Maybe this will finally put an end to all the IP theft with "hackintoshes"

 

[brendu]

I honestly don't believe that Hackintoshes are being targeted here but if increasing legitimate Mac security results in Hackintoshes having a few bumps in the road then so be it IMO.

As a recent hackintosh builder I agree. Apple needs to ensure its users have the most secure devices possible. If that means I have to do some workarounds or stay on Sierra I am fine with it.

 

[jonnysods]

Bam!!

Excited, forgot that was today

 

[Cougarcat]

As it is, I'm already preparing to switch to Linux. I looked into making a Hackintosh over a year ago, and it just looks like a lot more work than it was worth, both in setup and maintenance. There are a lot of different hacks that you have to do, and the part selection is pretty limited - you have to check tonymacx86.com for part compatibility.

Just FYI—Tonymac’s parts list isn’t comprehensive. It’s just what they recommend. You’re pretty much fine if you have an Intel processor, and you can even get AMD working these days, but it’s harder. WiFi/Bluetooth is the one thing that’s particular.

 

[jblagden]

Just FYI—Tonymac’s parts list isn’t comprehensive. It’s just what they recommend. You’re pretty much fine if you have an Intel processor, and you can even get AMD working these days, but it’s harder. WiFi/Bluetooth is the one thing that’s particular.

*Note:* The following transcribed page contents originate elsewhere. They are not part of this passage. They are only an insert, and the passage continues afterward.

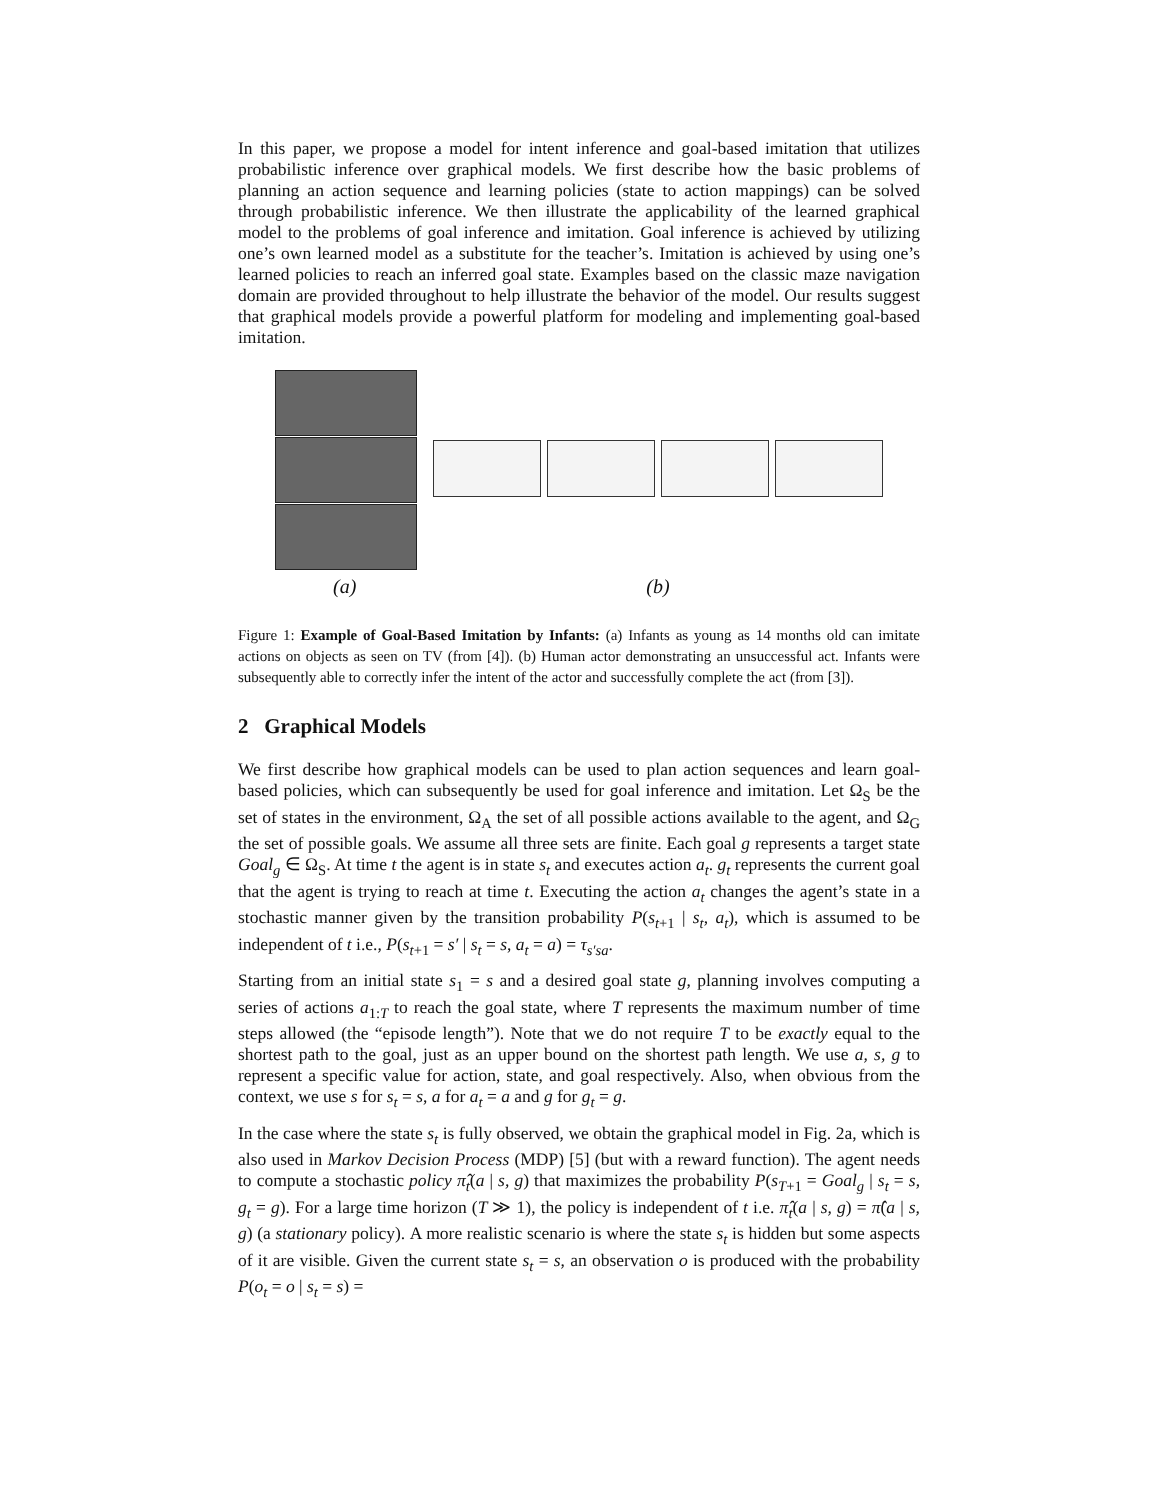In this paper, we propose a model for intent inference and goal-based imitation that utilizes probabilistic inference over graphical models. We first describe how the basic problems of planning an action sequence and learning policies (state to action mappings) can be solved through probabilistic inference. We then illustrate the applicability of the learned graphical model to the problems of goal inference and imitation. Goal inference is achieved by utilizing one’s own learned model as a substitute for the teacher’s. Imitation is achieved by using one’s learned policies to reach an inferred goal state. Examples based on the classic maze navigation domain are provided throughout to help illustrate the behavior of the model. Our results suggest that graphical models provide a powerful platform for modeling and implementing goal-based imitation.
(a) (b)
Figure 1: Example of Goal-Based Imitation by Infants: (a) Infants as young as 14 months old can imitate actions on objects as seen on TV (from [4]). (b) Human actor demonstrating an unsuccessful act. Infants were subsequently able to correctly infer the intent of the actor and successfully complete the act (from [3]).
2 Graphical Models
We first describe how graphical models can be used to plan action sequences and learn goal-based policies, which can subsequently be used for goal inference and imitation. Let Ω<sub>S</sub> be the set of states in the environment, Ω<sub>A</sub> the set of all possible actions available to the agent, and Ω<sub>G</sub> the set of possible goals. We assume all three sets are finite. Each goal g represents a target state Goal<sub>g</sub> ∈ Ω<sub>S</sub>. At time t the agent is in state s<sub>t</sub> and executes action a<sub>t</sub>. g<sub>t</sub> represents the current goal that the agent is trying to reach at time t. Executing the action a<sub>t</sub> changes the agent’s state in a stochastic manner given by the transition probability P(s<sub>t+1</sub> | s<sub>t</sub>, a<sub>t</sub>), which is assumed to be independent of t i.e., P(s<sub>t+1</sub> = s′ | s<sub>t</sub> = s, a<sub>t</sub> = a) = τ<sub>s′sa</sub>.
Starting from an initial state s<sub>1</sub> = s and a desired goal state g, planning involves computing a series of actions a<sub>1:T</sub> to reach the goal state, where T represents the maximum number of time steps allowed (the “episode length”). Note that we do not require T to be exactly equal to the shortest path to the goal, just as an upper bound on the shortest path length. We use a, s, g to represent a specific value for action, state, and goal respectively. Also, when obvious from the context, we use s for s<sub>t</sub> = s, a for a<sub>t</sub> = a and g for g<sub>t</sub> = g.
In the case where the state s<sub>t</sub> is fully observed, we obtain the graphical model in Fig. 2a, which is also used in Markov Decision Process (MDP) [5] (but with a reward function). The agent needs to compute a stochastic policy π̂<sub>t</sub>(a | s, g) that maximizes the probability P(s<sub>T+1</sub> = Goal<sub>g</sub> | s<sub>t</sub> = s, g<sub>t</sub> = g). For a large time horizon (T ≫ 1), the policy is independent of t i.e. π̂<sub>t</sub>(a | s, g) = π̂(a | s, g) (a stationary policy). A more realistic scenario is where the state s<sub>t</sub> is hidden but some aspects of it are visible. Given the current state s<sub>t</sub> = s, an observation o is produced with the probability P(o<sub>t</sub> = o | s<sub>t</sub> = s) =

You can get parts that aren't on the list, but you often end up having to do a lot more Hacks and/or having more things not working. The list exists to help people get the most-compatible parts.

 

[DolsJ]

This wouldn't have any impact on the reverse, would it? I decided to throw out the Snow Leopard partition on my 2006 Mac Mini and replace it with a current version of Lubuntu, since increasingly little software still supports Snow Leopard and I was worried my Mac Mini was vulnerable having gone so long without a security update.

I guess obviously not. If macOS isn't on the computer, then this efi firmware check would be gone, right? Or is it somewhere below what the Lubuntu installer would have noticed (like, is it in the efi itself? IDK. We're just beyond the realm of stuff I understand now.)

This check is being executed at the OS layer. So if you are not running Mac OS (specifically High Sierra) then the check would never be run.

 

[thomasthegps]

Is this going to affect flashed Mac Pros in any way ?

 

[anyjungleinguy]

So all it does is send the data? No removal action?

The vast majority of people who see that pop up won’t think that their Mac has potentially been compromised - they’ll be thinking there’s a software or hardware error.